Immediati i commenti dei consiglieri Gennaro Centanni, Francesco Nicodemo e Francesco Minisci: "Quello che è successo stamattina in Regione Campania è un bruttissimo segnale in un periodo in cui Roberto Maroni annuncia la tolleranza zero. La Regione Campania e l'assessore al Lavoro, Severino Nappi, la smettano con i proclami. Dal loro piano sul lavoro non è derivato nulla, nessun bando e né alcun decreto. Bisogna dare risposte ai disoccupati del progetto Bros".

Il consigliere regionale del Pd Corrado Gabriele ha fatto invece sapere che occorre "aprire la strada del dialogo, no alla repressione. Chiederò alla magistratura di avviare un'inchiesta su tale inaudita violenza. Piuttosto che massacrare di botte disoccupati che sono stati costretti all'ennesimo atto di disperazione, di fronte alle mancate risposte da parte della Regione, si apra la strada del dialogo e non della repressione. È assurdo che le forze dell'ordine abbiano caricato decine di senza lavoro, tra cui molti ultracinquantenni, che non hanno fatto altro che reclamare un loro sacrosanto diritto in maniera tutt'altro che violenta".
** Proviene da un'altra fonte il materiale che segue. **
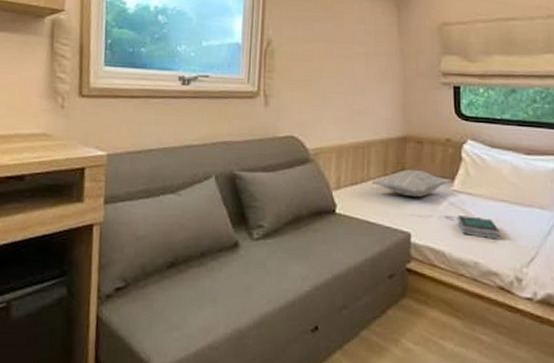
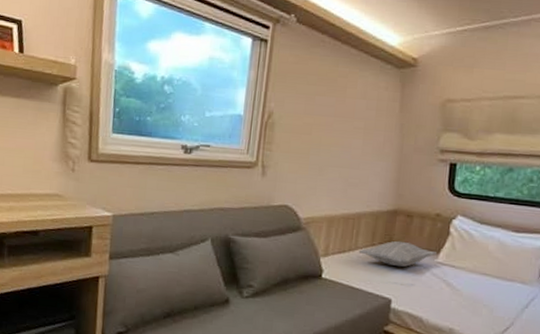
book: present [457,215,500,240] -> none [438,285,478,310]

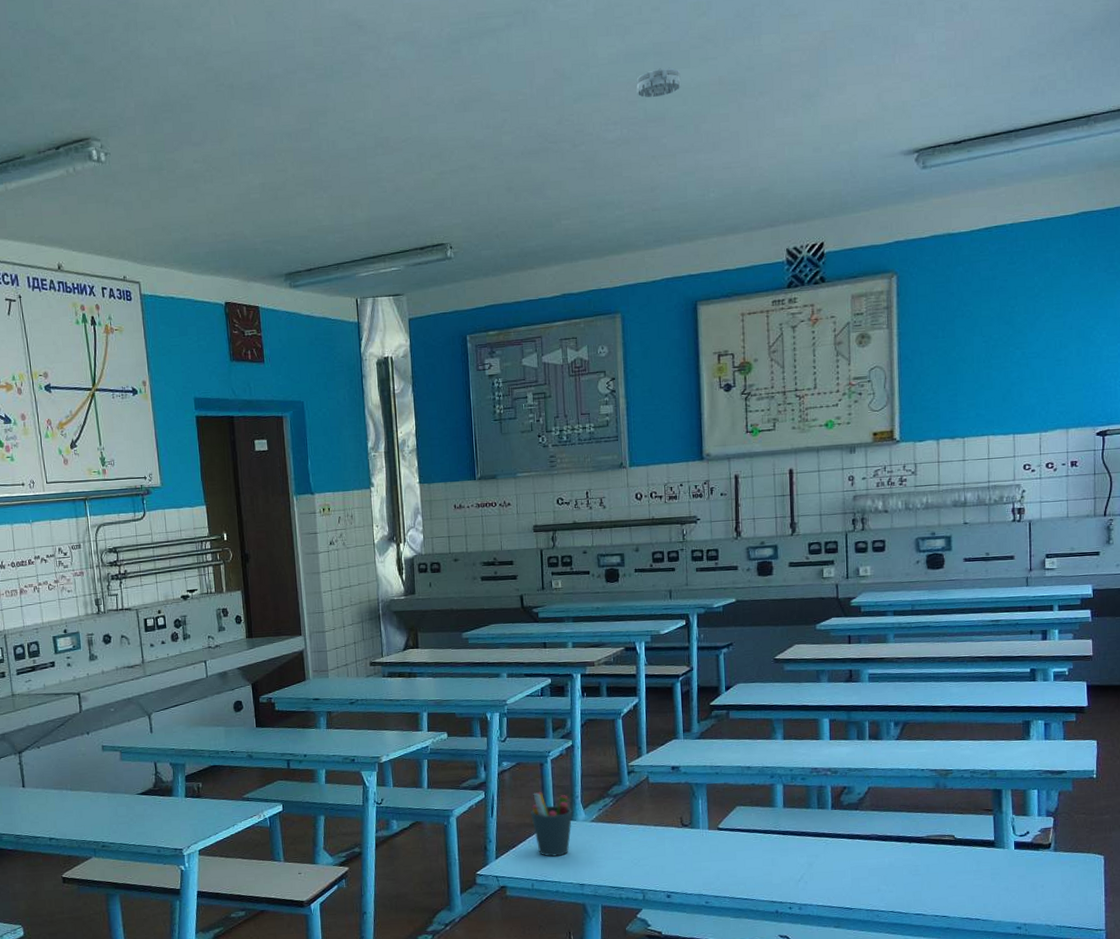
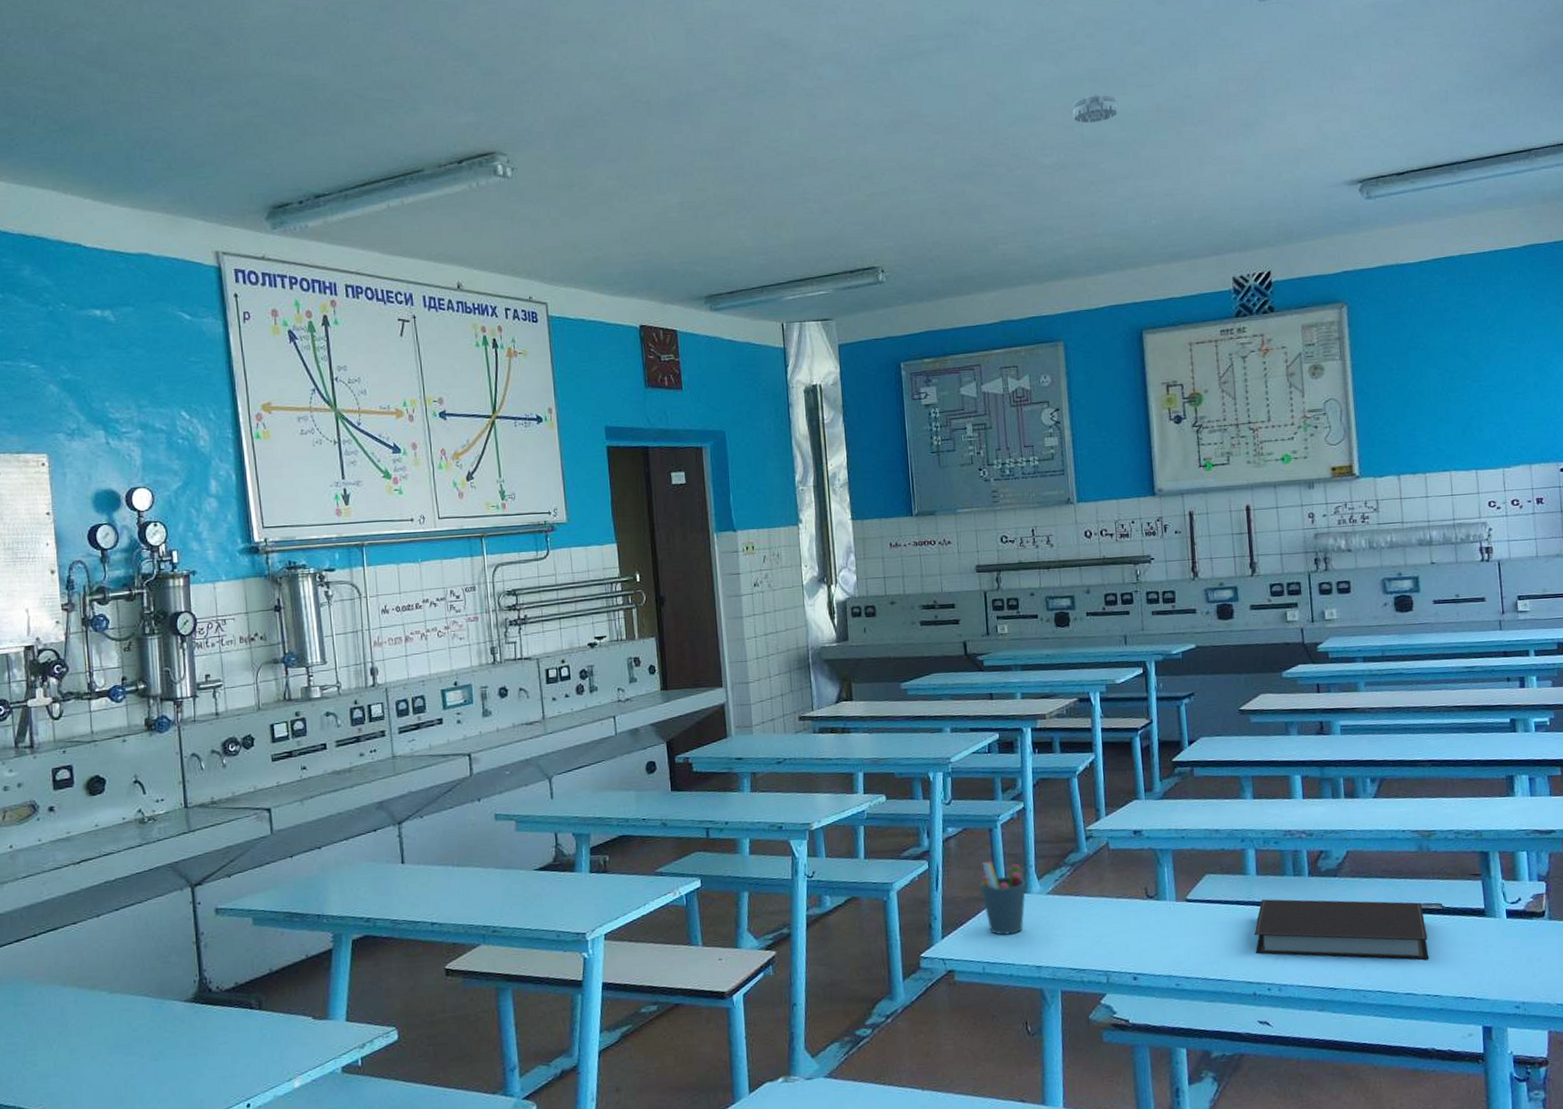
notebook: none [779,828,940,885] -> present [1254,899,1429,960]

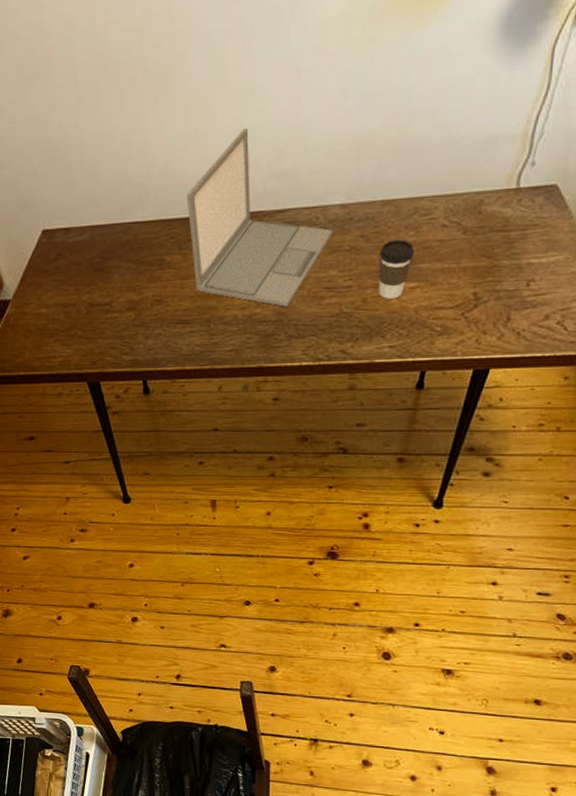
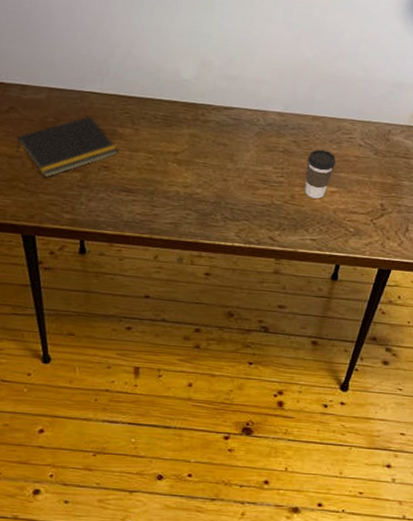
notepad: none [68,248,169,322] -> present [16,116,118,178]
laptop: present [186,128,333,307] -> none [143,33,270,192]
Gabriele ha infine manifestato la propria solidarietà ai disoccupati che “sono stati caricati nonostante avessero mostrato le mani alzate in segno di resa, quando i vigili del fuoco sono entrati nella stanza al II piano del Consiglio regionale. I manifestanti chiedevano, in fondo, solo di sapere a che punto fosse il nuovo piano varato dalla Giunta e quando sarebbe stato ripristinato il sussidio mensile. Se oggi è toccato a loro, domani a chi toccherà? Ai cassintegrati, ai precari della scuola o ai dimostranti di Terzigno?".